28 March 2025

Donald Trump’s Anti-Houthi Campaign Comes Up Short

James Holmes

What is the Trump administration’s strategy in the Red Sea, and will operations against Houthi militants prove decisive? The White House has certainly stepped up the air and missile campaign. U.S. Navy warships and carrier fighter/attack jets are pummeling key sites in Yemen with help from Air Force fighters—and, on occasion, bombers—and they are doing so more or less constantly. They are playing offense. Hammering away from aloft marks a departure from the more defensive posture favored by the Biden administration, under which Navy task forces defended themselves while striving to shield mercantile shipping from Houthi missiles and drones. But under the previous presidency, only intermittently did U.S. and coalition forces go on offense, sending warplanes and cruise missiles downrange to smite shore targets. The current strategy views a good offense as the best defense of the sea lanes.

Shock and Awe 2.0

Call the Trump approach Shock and Awe 2.0.
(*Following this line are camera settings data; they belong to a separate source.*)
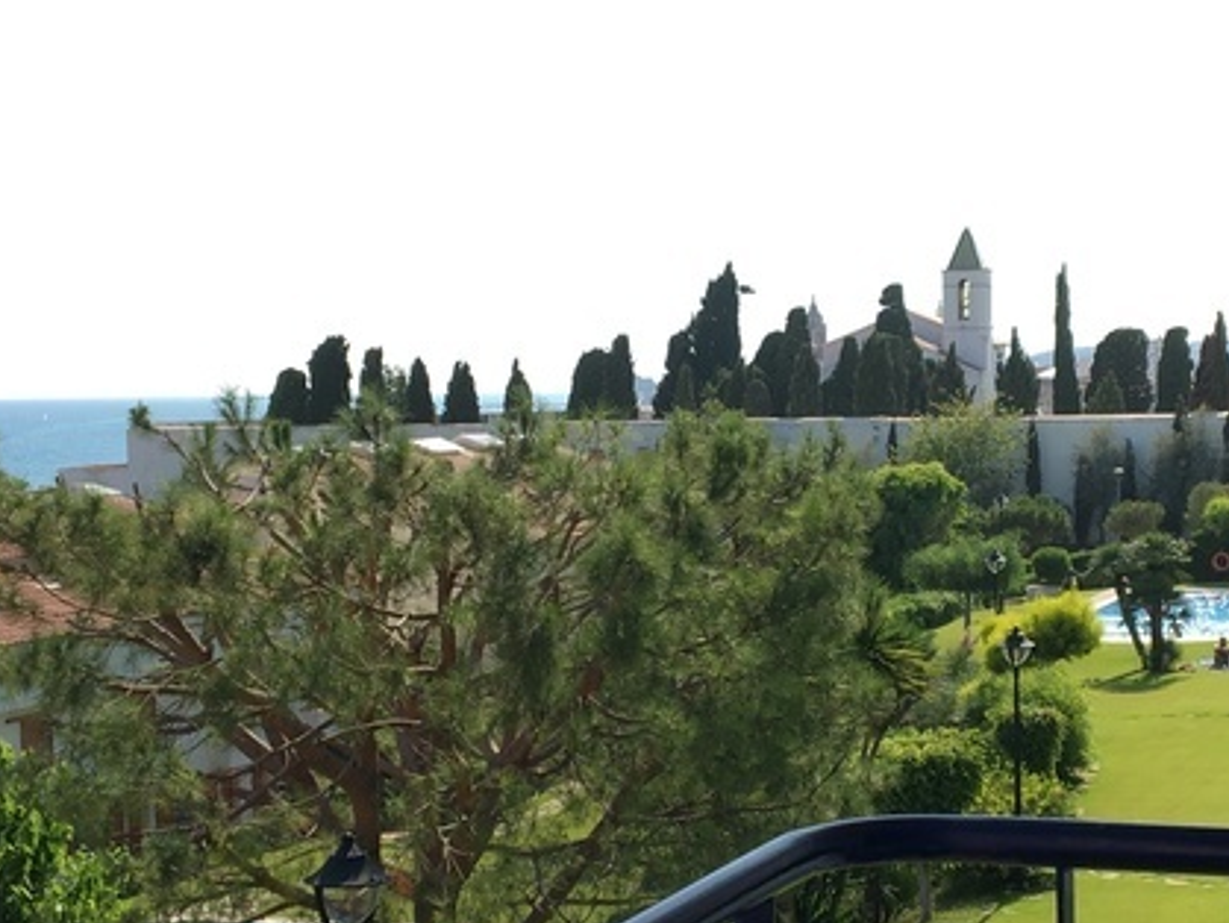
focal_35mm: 71
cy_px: 576
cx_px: 714
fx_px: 2522
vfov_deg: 20.7
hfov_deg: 27.3
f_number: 2.2
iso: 25
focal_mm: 4.15
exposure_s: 1/1099
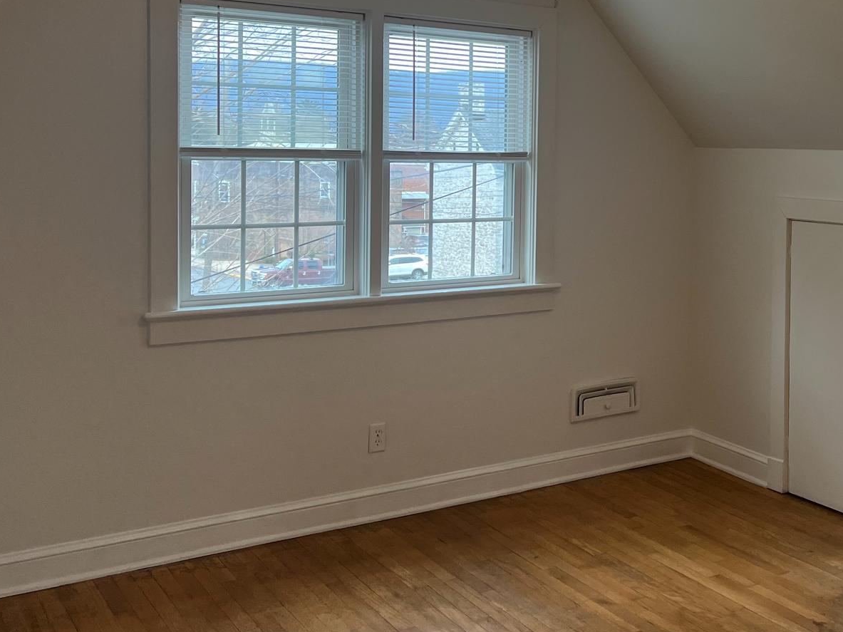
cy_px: 190
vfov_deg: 31.8
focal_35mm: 45
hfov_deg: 40.6
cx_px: 652
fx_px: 1096
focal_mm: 5.7
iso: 100
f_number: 1.5
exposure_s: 1/120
That’s a tribute to Shock and Awe 1.0, the Bush administration’s concept for air warfare against Saddam Hussein’s Iraq back in 2003. The logic propelling the Trump and Bush approaches is much the same. Air forces tend to disperse their efforts in space in order to strike a multitude of military and industrial targets. The scattershot approach divides up the firepower available to hit any one target—blunting the matériel and human impact of aerial raids. Moreover, there is often an intermittent, come-and-go rhythm to air campaigns. Aircraft cannot remain constantly overhead, since they run out of fuel and ordnance. Lulls in bombardment permit an antagonist time to adapt and recover from damage while muffling the psychological shock that comes from being under an aerial barrage.